Edward lend his hand to my mother and then he excused himself and went inside. I walk side by side to my mother and I ask her honestly, "how did you get over father?..". She looks at me and smiles ever so angelic and says with her true coated words, "I never did and never will, but he made sure that I continue to live, to love, to raise you both and that's what's keeping me from breaking, darling". I look back down at my steps and I say slowly, "Oliver wanted me to be queen".

"And so be it" she claims. I look up at her in confusions. "It's not easy mother" I whisper still locking my gaze with hers. "I know but this empty hole," she points to my heart, "needs to be filled. Whether it's hard work or not". She stops me before we enter and caress my face in her palms, "dear Elizabeth Conner, you know what's right". I nod to her slowly, feeling the power she gave through, feeling how she was drained out of it just for me.

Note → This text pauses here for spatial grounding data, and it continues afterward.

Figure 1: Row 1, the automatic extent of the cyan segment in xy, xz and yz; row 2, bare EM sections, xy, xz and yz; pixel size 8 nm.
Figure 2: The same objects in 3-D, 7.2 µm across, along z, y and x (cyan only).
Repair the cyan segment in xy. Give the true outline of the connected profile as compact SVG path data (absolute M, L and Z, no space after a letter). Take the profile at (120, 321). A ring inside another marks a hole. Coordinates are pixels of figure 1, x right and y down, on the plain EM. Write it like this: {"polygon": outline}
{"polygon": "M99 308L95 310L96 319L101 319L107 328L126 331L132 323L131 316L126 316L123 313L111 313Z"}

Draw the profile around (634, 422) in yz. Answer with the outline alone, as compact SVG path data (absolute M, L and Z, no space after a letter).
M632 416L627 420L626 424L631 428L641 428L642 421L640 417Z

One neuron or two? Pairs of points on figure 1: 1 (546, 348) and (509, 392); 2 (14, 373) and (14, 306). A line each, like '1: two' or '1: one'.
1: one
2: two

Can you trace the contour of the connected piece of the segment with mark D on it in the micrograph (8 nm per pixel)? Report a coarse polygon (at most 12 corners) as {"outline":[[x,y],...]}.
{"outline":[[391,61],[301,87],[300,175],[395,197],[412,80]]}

I breathe heavy breaths as I walk to my room. I knew he would be there. Edward. I knew so I walked, and so did my child. My mother was right, she always is. If Oliver wanted me to be queen, I shall be one. Despite my curiosity to know why, despite my pain of letting go. I need to accept this. I should be thankful my mind obliged.

'At least, you are marrying your friend. And not a complete stranger' my mind stated. 'A friend who once loved me..' I replied silently. I was finally standing in front of the closed doors of my room and I inhaled so deeply, I left no oxygen around me. Left nothing else to lose. I opened the doors slowly and eyes meet his, my eyes gazed into his despite the far distance between us, it felt strong.

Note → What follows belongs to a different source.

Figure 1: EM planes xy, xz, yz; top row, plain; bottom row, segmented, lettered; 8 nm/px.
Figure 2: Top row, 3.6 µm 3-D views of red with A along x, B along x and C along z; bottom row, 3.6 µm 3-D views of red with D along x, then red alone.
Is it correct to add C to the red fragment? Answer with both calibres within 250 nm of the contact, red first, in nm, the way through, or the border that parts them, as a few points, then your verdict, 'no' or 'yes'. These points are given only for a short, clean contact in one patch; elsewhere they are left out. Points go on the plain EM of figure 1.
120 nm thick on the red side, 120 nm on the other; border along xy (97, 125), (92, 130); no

' a friend who still loves you' my mind said.

I walked over to him and I could see his nervousness. "I'm terribly sorry Elizabeth- i don't know what have got-" he spoke before I cut him half way through, "there is no need for you to apologize Edward" I said softly. I sat on the edge of the bed and looked up at his standing figure. "I was the one who pushed the idea, the offer. I am the one who's sorry for being unable to accept your agreement so fast" I state. He nodded slowly and sat back down on the chair facing me.

"You don't have to do it if you don't please so," he spoke gently, leaning in, his elbows on his knees, eyes drowned in my owns', "after all, Oliver was your husband. And that holds something". I nod in agreement slowly, "I know...", I look at him and smiled slightly, " you once told me on the day of my marriage that I don't have to accept if my heart doesn't want to".

He nods slightly, "yeah..". I look down on my dangled feet and i say , "might I take that advice in two months?". I take the courage to look back at him and I face his beautiful grin, making his dimple more defined. He was happy, greatly joyed. And I was glad, glad because that smile just answered my deep wondering questions. That smile that I'll get used to.

I've always cared for Edward, always wanted the best for his pure soul. And I'll make sure in two months from this day on, I'll move on from my denial, move on and create a family with him.